CHEIRO DE MATO
Quem não experimentou o cenário indescritível de uma estrada deserta, no meio de uma mata serrada, depois de uma chuva, onde apenas uma pessoa passa, andando à pé sobre uma trilha verde, pisando no chão úmido, quando a areia ainda está meio amarelada pelo contraste entre a sua cor natural e as gotículas de água que se misturam com o seus grãos, tornando uma massa compacta assinalando as pegadas do calçado daquele único ser que naquele momento tem o privilégio de ouvir um barulho infinitamente oposto àquele que se vê no meio urbano. É ali naquele cenário simples que se vê as flores pingando aquelas águas que há pouco molhou seu caule, onde se observa os pássaros nas mais diversas espécies, dando vôos rasantes sobre a relva molhada em busca de insetos, onde os grilos entoam cânticos estridentes e tão agudos que penetram com intensidade em nosso senso auditivo, onde o sapo chia seus acordes graves e tão intensos que se misturam numa sinfonia pluralista e em atos contínuos na imensidão da mata, onde logo se depara com uma pegada recente na estrada de um bicho indefinido que por ali passou de um extremo a outro à procura da sua presa, onde se vê lindas árvores que crescem no sentido vertical à procura dos raios de sol como se fossem gigantes eretos que buscam alcançar as nuvens, onde se constata a existência de frutos silvestres que formam um chamariz de maritacas, sanhaços, bem-te-vis, pombas, papagaios, araras, etc. onde todas aquelas folhas balançam com o vento e teimam e recepcionar esse solitário andarilho com gotículas geladas em sua cabeça e em todo seu corpo.
E aquele cheiro, então! Algo inigualável; aquele homem pensou num instante em amortecer sua jornada, reduzindo seus passos e num gesto natural tateia uma folha larga com seu verde-oliva estonteante e que tem uma silhueta comprida mas que em razão da sua extensão sede ante o seu peso e tenta se segurar no próprio chão. A contemplação daquela folha é como se fosse a constatação da vida, pois a folha briga com o seu próprio peso para manter-se firme na sua posição e na sua condição de unidade na sua estrutura rudimentar - o galho. Refeito dessa observação momentânea aquele homem dá um suspiro demorado, como se quisesse filtrar aquele momento na sua mente e fazer dele uma lembrança perene, que poderia ser lembrada constantemente quando estivesse na sua selva de pedra. Ao fazer esse gesto sentiu o cheiro do mato penetrando no fundo de sua alma. Era algo inusitado e infinitamente humano que o fazia estremecer, pois não era um cheiro comum, era uma convulsão de vento que entrava nas suas narina fazendo-o arrepiar ante a mistura de um odor indescritível, daqueles que mistura cheiro de areia molhada com o cheiro múltiplo das diversas espécies de plantas naturais, rendendo um raríssimo respirar de origem saudável que não está disponível para qualquer pessoa que não esteja presente num cenário dessa grandeza.

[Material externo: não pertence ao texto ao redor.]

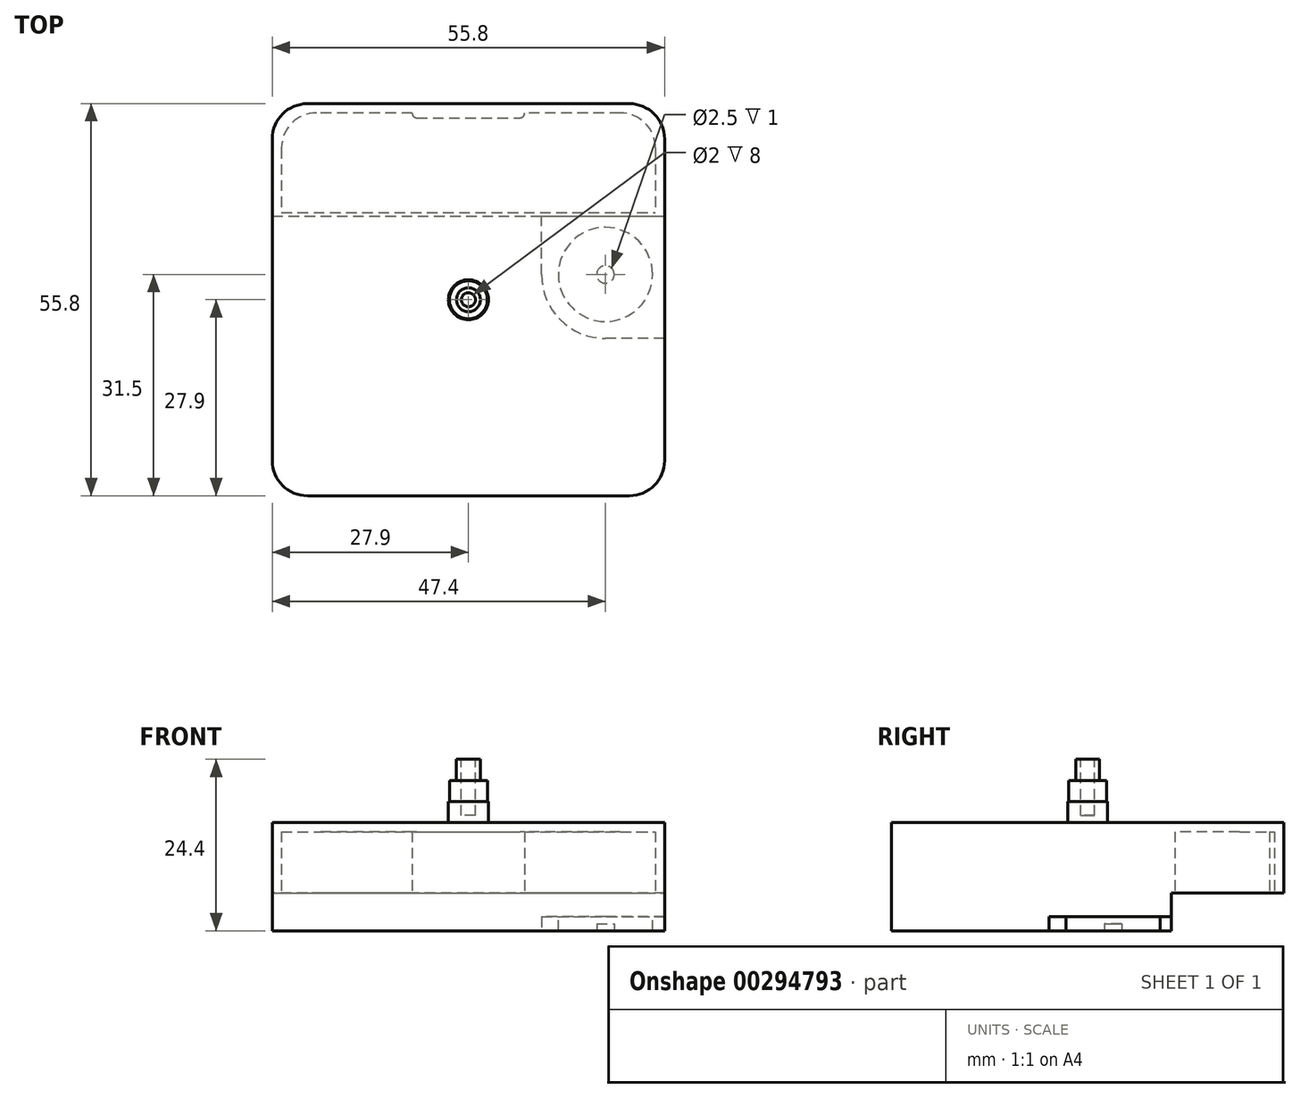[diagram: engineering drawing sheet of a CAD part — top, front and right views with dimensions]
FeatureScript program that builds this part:
annotation { "Feature Type Name" : "Feature", "Feature Type Description" : "" }
export const myFeature = defineFeature(function(context is Context, id is Id, definition is map)
    precondition{}
    {
        {
            var Q0;
            Q0=qCreatedBy(makeId("Top.planeOp"),FACE);
            var sketch = newSketch(context, id + "F0", { "sketchPlane" : qUnion([Q0])});
            skLineSegment(sketch, "E0.bottom", {"start": v(22.9, -27.9) * mm, "end": v(-22.9, -27.9) * mm});
            skLineSegment(sketch, "E0.top", {"start": v(22.9, 27.9) * mm, "end": v(-22.9, 27.9) * mm});
            skLineSegment(sketch, "E0.left", {"start": v(27.9, -22.9) * mm, "end": v(27.9, 22.9) * mm});
            skLineSegment(sketch, "E0.right", {"start": v(-27.9, -22.9) * mm, "end": v(-27.9, 22.9) * mm});
            skPoint(sketch, "E0.middle", {"position": v(0, 0) * mm});
            skPoint(sketch, "E1.visualSharp", {"position": v(-27.9, -27.9) * mm});
            skArc(sketch, "E1.filletArc", {"start": v(-27.9, -22.9) * mm, "mid": v(-26.44, -26.44) * mm, "end": v(-22.9, -27.9) * mm});
            skPoint(sketch, "E2.visualSharp", {"position": v(27.9, -27.9) * mm});
            skArc(sketch, "E2.filletArc", {"start": v(22.9, -27.9) * mm, "mid": v(26.44, -26.44) * mm, "end": v(27.9, -22.9) * mm});
            skPoint(sketch, "E3.visualSharp", {"position": v(27.9, 27.9) * mm});
            skArc(sketch, "E3.filletArc", {"start": v(27.9, 22.9) * mm, "mid": v(26.44, 26.44) * mm, "end": v(22.9, 27.9) * mm});
            skPoint(sketch, "E4.visualSharp", {"position": v(-27.9, 27.9) * mm});
            skArc(sketch, "E4.filletArc", {"start": v(-22.9, 27.9) * mm, "mid": v(-26.44, 26.44) * mm, "end": v(-27.9, 22.9) * mm});
            skSolve(sketch);
        }
        {
            var Q0;
            Q0=makeQuery(id+"F0.imprint","IMPRINT",FACE,{"disambiguationData":[TD([[makeQuery(id+"F0.imprint","IMPRINT",EDGE,{"derivedFrom":sQuery(id+"F0.wireOp",EDGE,"E0.bottom")}),-1.0]])]});
            extrude(context, id + "F1", {"entities" : qUnion([Q0]), "depth" : 15.4 * mm});
        }
        {
            var Q0;
            Q0=makeQuery(id+"F1.opExtrude","CAP_FACE",FACE,{"disambiguationData":[OSD([sQuery(id+"F0.wireOp",EDGE,"E0.bottom"),sQuery(id+"F0.wireOp",EDGE,"E0.top"),sQuery(id+"F0.wireOp",EDGE,"E0.left"),sQuery(id+"F0.wireOp",EDGE,"E0.right"),sQuery(id+"F0.wireOp",EDGE,"E1.filletArc"),sQuery(id+"F0.wireOp",EDGE,"E2.filletArc"),sQuery(id+"F0.wireOp",EDGE,"E3.filletArc"),sQuery(id+"F0.wireOp",EDGE,"E4.filletArc")])],"isStart":true});
            var sketch = newSketch(context, id + "F2", { "sketchPlane" : qUnion([Q0])});
            skLineSegment(sketch, "E5", {"start": v(-27.9, -11.9) * mm, "end": v(27.9, -11.9) * mm});
            skLineSegment(sketch, "E6", {"start": v(-27.9, -11.9) * mm, "end": v(-27.9, -27.9) * mm});
            skLineSegment(sketch, "E7", {"start": v(-27.9, -27.9) * mm, "end": v(27.9, -27.9) * mm});
            skLineSegment(sketch, "E8", {"start": v(27.9, -27.9) * mm, "end": v(27.9, -11.9) * mm});
            skSolve(sketch);
        }
        {
            var Q0;
            {var subQ4=sQuery(id+"F2.wireOp",EDGE,"E5");Q0=makeQuery(id+"F2.imprint","IMPRINT",FACE,{"disambiguationData":[TD([[makeQuery(id+"F2.imprint","IMPRINT",EDGE,{"derivedFrom":subQ4}),-1.0]])]});}
            extrude(context, id + "F3", {"entities" : qUnion([Q0]), "operationType" : NewBodyOperationType.REMOVE, "oppositeDirection" : true, "depth" : 5.4 * mm});
        }
        {
            var Q0;
            Q0=makeQuery(id+"F1.opExtrude","CAP_FACE",FACE,{"disambiguationData":[OSD([sQuery(id+"F0.wireOp",EDGE,"E0.bottom"),sQuery(id+"F0.wireOp",EDGE,"E0.top"),sQuery(id+"F0.wireOp",EDGE,"E0.left"),sQuery(id+"F0.wireOp",EDGE,"E0.right"),sQuery(id+"F0.wireOp",EDGE,"E1.filletArc"),sQuery(id+"F0.wireOp",EDGE,"E2.filletArc"),sQuery(id+"F0.wireOp",EDGE,"E3.filletArc"),sQuery(id+"F0.wireOp",EDGE,"E4.filletArc")])],"isStart":true});
            var sketch = newSketch(context, id + "F4", { "sketchPlane" : qUnion([Q0])});
            skLineSegment(sketch, "E9", {"start": v(27.9, 5.5) * mm, "end": v(19.5, 5.5) * mm});
            skLineSegment(sketch, "E10", {"start": v(10.4, -3.6) * mm, "end": v(10.4, -11.9) * mm});
            skLineSegment(sketch, "E11", {"start": v(10.4, -11.9) * mm, "end": v(27.9, -11.9) * mm});
            skLineSegment(sketch, "E12", {"start": v(27.9, -11.9) * mm, "end": v(27.9, 5.5) * mm});
            skPoint(sketch, "E13.visualSharp", {"position": v(10.4, 5.5) * mm});
            skArc(sketch, "E13.filletArc", {"start": v(19.5, 5.5) * mm, "mid": v(13.07, 2.83) * mm, "end": v(10.4, -3.6) * mm});
            skSolve(sketch);
        }
        {
            var Q0;
            Q0 = qSketchRegion(id + "F4", true);
            extrude(context, id + "F5", {"entities" : qUnion([Q0]), "operationType" : NewBodyOperationType.REMOVE, "oppositeDirection" : true, "depth" : 2 * mm});
        }
        {
            var Q0;
            Q0=makeQuery(id+"F5.boolean.opBoolean","COPY",FACE,{"derivedFrom":makeQuery(id+"F5.opExtrude","CAP_FACE",FACE,{"disambiguationData":[OSD([sQuery(id+"F4.wireOp",EDGE,"E9"),sQuery(id+"F4.wireOp",EDGE,"E10"),sQuery(id+"F4.wireOp",EDGE,"E11"),sQuery(id+"F4.wireOp",EDGE,"E12"),sQuery(id+"F4.wireOp",EDGE,"E13.filletArc")])],"isStart":false})});
            var sketch = newSketch(context, id + "F6", { "sketchPlane" : qUnion([Q0])});
            skCircle(sketch, "E14", {"center": v(19.5, -3.6) * mm, "radius": 6.7 * mm});
            skSolve(sketch);
        }
        {
            var Q0;
            Q0 = qSketchRegion(id + "F6", true);
            extrude(context, id + "F7", {"entities" : qUnion([Q0]), "operationType" : NewBodyOperationType.ADD, "depth" : 2 * mm});
        }
        {
            var Q0;
            Q0=makeQuery(id+"F3.boolean.opBoolean","COPY",FACE,{"derivedFrom":makeQuery(id+"F3.opExtrude","CAP_FACE",FACE,{"disambiguationData":[OSD([sQuery(id+"F0.wireOp",EDGE,"E3.filletArc"),sQuery(id+"F0.wireOp",EDGE,"E4.filletArc"),sQuery(id+"F2.wireOp",EDGE,"E5"),sQuery(id+"F2.wireOp",EDGE,"E6"),sQuery(id+"F2.wireOp",EDGE,"E7"),sQuery(id+"F2.wireOp",EDGE,"E8")])],"isStart":false})});
            var sketch = newSketch(context, id + "F8", { "sketchPlane" : qUnion([Q0])});
            skLineSegment(sketch, "E15", {"start": v(21.6, -26.6) * mm, "end": v(8, -26.6) * mm});
            skLineSegment(sketch, "E16", {"start": v(-26.6, -21.6) * mm, "end": v(-26.6, -12.4) * mm});
            skLineSegment(sketch, "E17", {"start": v(-26.6, -12.4) * mm, "end": v(26.6, -12.4) * mm});
            skLineSegment(sketch, "E18", {"start": v(26.6, -21.6) * mm, "end": v(26.6, -12.4) * mm});
            skPoint(sketch, "E19.visualSharp", {"position": v(-26.6, -26.6) * mm});
            skArc(sketch, "E19.filletArc", {"start": v(-26.6, -21.6) * mm, "mid": v(-25.14, -25.14) * mm, "end": v(-21.6, -26.6) * mm});
            skPoint(sketch, "E20.visualSharp", {"position": v(26.6, -26.6) * mm});
            skArc(sketch, "E20.filletArc", {"start": v(21.6, -26.6) * mm, "mid": v(25.14, -25.14) * mm, "end": v(26.6, -21.6) * mm});
            skLineSegment(sketch, "E21", {"start": v(-8, -26.6) * mm, "end": v(-8, -26.55) * mm});
            skLineSegment(sketch, "E22", {"start": v(-7.35, -25.9) * mm, "end": v(7.35, -25.9) * mm});
            skLineSegment(sketch, "E23", {"start": v(8, -26.55) * mm, "end": v(8, -26.6) * mm});
            skPoint(sketch, "E24", {"position": v(0, -25.9) * mm});
            skLineSegment(sketch, "E25.trimOffspring", {"start": v(-8, -26.6) * mm, "end": v(-21.6, -26.6) * mm});
            skPoint(sketch, "E26.visualSharp", {"position": v(-8, -25.9) * mm});
            skArc(sketch, "E26.filletArc", {"start": v(-7.35, -25.9) * mm, "mid": v(-7.8, -26.1) * mm, "end": v(-8, -26.55) * mm});
            skPoint(sketch, "E27.visualSharp", {"position": v(8, -25.9) * mm});
            skArc(sketch, "E27.filletArc", {"start": v(8, -26.55) * mm, "mid": v(7.8, -26.1) * mm, "end": v(7.35, -25.9) * mm});
            skSolve(sketch);
        }
        {
            var Q0;
            Q0=makeQuery(id+"F8.imprint","IMPRINT",FACE,{"disambiguationData":[TD([[makeQuery(id+"F8.imprint","IMPRINT",EDGE,{"derivedFrom":sQuery(id+"F8.wireOp",EDGE,"E15")}),-1.0]])]});
            extrude(context, id + "F9", {"entities" : qUnion([Q0]), "operationType" : NewBodyOperationType.REMOVE, "oppositeDirection" : true, "depth" : (10 - 1.3) * mm});
        }
        {
            var Q0;
            Q0=makeQuery(id+"F7.opExtrude","CAP_FACE",FACE,{"disambiguationData":[OSD([sQuery(id+"F6.wireOp",EDGE,"E14")])],"isStart":false});
            var sketch = newSketch(context, id + "F10", { "sketchPlane" : qUnion([Q0])});
            skCircle(sketch, "E28", {"center": v(19.5, -3.6) * mm, "radius": 1.25 * mm});
            skSolve(sketch);
        }
        {
            var Q0;
            Q0 = qSketchRegion(id + "F10", true);
            extrude(context, id + "F11", {"entities" : qUnion([Q0]), "operationType" : NewBodyOperationType.REMOVE, "oppositeDirection" : true, "depth" : 1 * mm});
        }
        {
            var Q0;
            Q0=makeQuery(id+"F1.opExtrude","CAP_FACE",FACE,{"disambiguationData":[OSD([sQuery(id+"F0.wireOp",EDGE,"E0.bottom"),sQuery(id+"F0.wireOp",EDGE,"E0.top"),sQuery(id+"F0.wireOp",EDGE,"E0.left"),sQuery(id+"F0.wireOp",EDGE,"E0.right"),sQuery(id+"F0.wireOp",EDGE,"E1.filletArc"),sQuery(id+"F0.wireOp",EDGE,"E2.filletArc"),sQuery(id+"F0.wireOp",EDGE,"E3.filletArc"),sQuery(id+"F0.wireOp",EDGE,"E4.filletArc")])],"isStart":false});
            var sketch = newSketch(context, id + "F12", { "sketchPlane" : qUnion([Q0])});
            skCircle(sketch, "E29", {"center": v(0, 0) * mm, "radius": 2.85 * mm});
            skSolve(sketch);
        }
        {
            var Q0;
            Q0 = qSketchRegion(id + "F12", true);
            extrude(context, id + "F13", {"entities" : qUnion([Q0]), "operationType" : NewBodyOperationType.ADD, "depth" : 3 * mm});
        }
        {
            var Q0;
            Q0=makeQuery(id+"F13.opExtrude","CAP_FACE",FACE,{"disambiguationData":[OSD([sQuery(id+"F12.wireOp",EDGE,"E29")])],"isStart":false});
            var sketch = newSketch(context, id + "F14", { "sketchPlane" : qUnion([Q0])});
            skCircle(sketch, "E30", {"center": v(0, 0) * mm, "radius": 2.7 * mm});
            skSolve(sketch);
        }
        {
            var Q0;
            Q0 = qSketchRegion(id + "F14", true);
            extrude(context, id + "F15", {"entities" : qUnion([Q0]), "operationType" : NewBodyOperationType.ADD, "depth" : 3 * mm});
        }
        {
            var Q0;
            Q0=makeQuery(id+"F15.opExtrude","CAP_FACE",FACE,{"disambiguationData":[OSD([sQuery(id+"F14.wireOp",EDGE,"E30")])],"isStart":false});
            var sketch = newSketch(context, id + "F16", { "sketchPlane" : qUnion([Q0])});
            skCircle(sketch, "E31", {"center": v(0, 0) * mm, "radius": 1 * mm});
            skSolve(sketch);
        }
        {
            var Q0;
            Q0 = qSketchRegion(id + "F16", true);
            extrude(context, id + "F17", {"entities" : qUnion([Q0]), "operationType" : NewBodyOperationType.REMOVE, "oppositeDirection" : true, "depth" : 5 * mm});
        }
        {
            var Q0;
            Q0=makeQuery(id+"F15.opExtrude","CAP_FACE",FACE,{"disambiguationData":[OSD([sQuery(id+"F14.wireOp",EDGE,"E30")])],"isStart":false});
            var sketch = newSketch(context, id + "F18", { "sketchPlane" : qUnion([Q0])});
            skCircle(sketch, "E32", {"center": v(0, 0) * mm, "radius": 1.7 * mm});
            skSolve(sketch);
        }
        {
            var Q0;
            Q0=makeQuery(id+"F18.imprint","IMPRINT",FACE,{"disambiguationData":[TD([[makeQuery(id+"F18.imprint","IMPRINT",EDGE,{"derivedFrom":sQuery(id+"F18.wireOp",EDGE,"E32")}),1.0]])]});
            extrude(context, id + "F19", {"entities" : qUnion([Q0]), "operationType" : NewBodyOperationType.ADD, "depth" : 3 * mm});
        }
    });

De repente, lá no alto, sob a árvore mais distante escondia-se um pássaro misterioso que poucos já ouviram ou sentiram sua sinfonia. O andarilho solitário começava a ouvir o som inebriante do “Vira-Campana” - um pássaro nativo das matas tropicais – com o seu silvo esplendoroso que marchava com o vento por muitos quilômetros como se quisesse mandar uma mensagem à todos, como uma despedida dos seres que ainda permaneceriam freqüentando nosso Universo, pois ele – O “Vira-Campana” - estava se indo pelas mãos de pessoas inescrupulosas que pensavam apenas no vil metal e não na grandeza de sua melodia que ecoava pelas matas até chegar aos ouvidos de um homem saudoso. Era o seu último cantar e o foi aquele homem solitário que o escutou pela última vez.
Já cansado daquela intrépida jornada, abrilhantada pelo brilho da mãe natureza, o homem alcançou o final da trilha, tentando a sensação que saiu de um túnel do tempo, amparado por um sonho único que o fez voltar ao passado, mas que ressoava indelével na memória como se fosse um alento para enfrentar sua realidade atual, pois essa sensação só pode ser sentida por quem um dia pode vivenciá-la pessoalmente. já que se trata de uma emoção personalíssima que não pode ser simulada e nem repassada por literatura.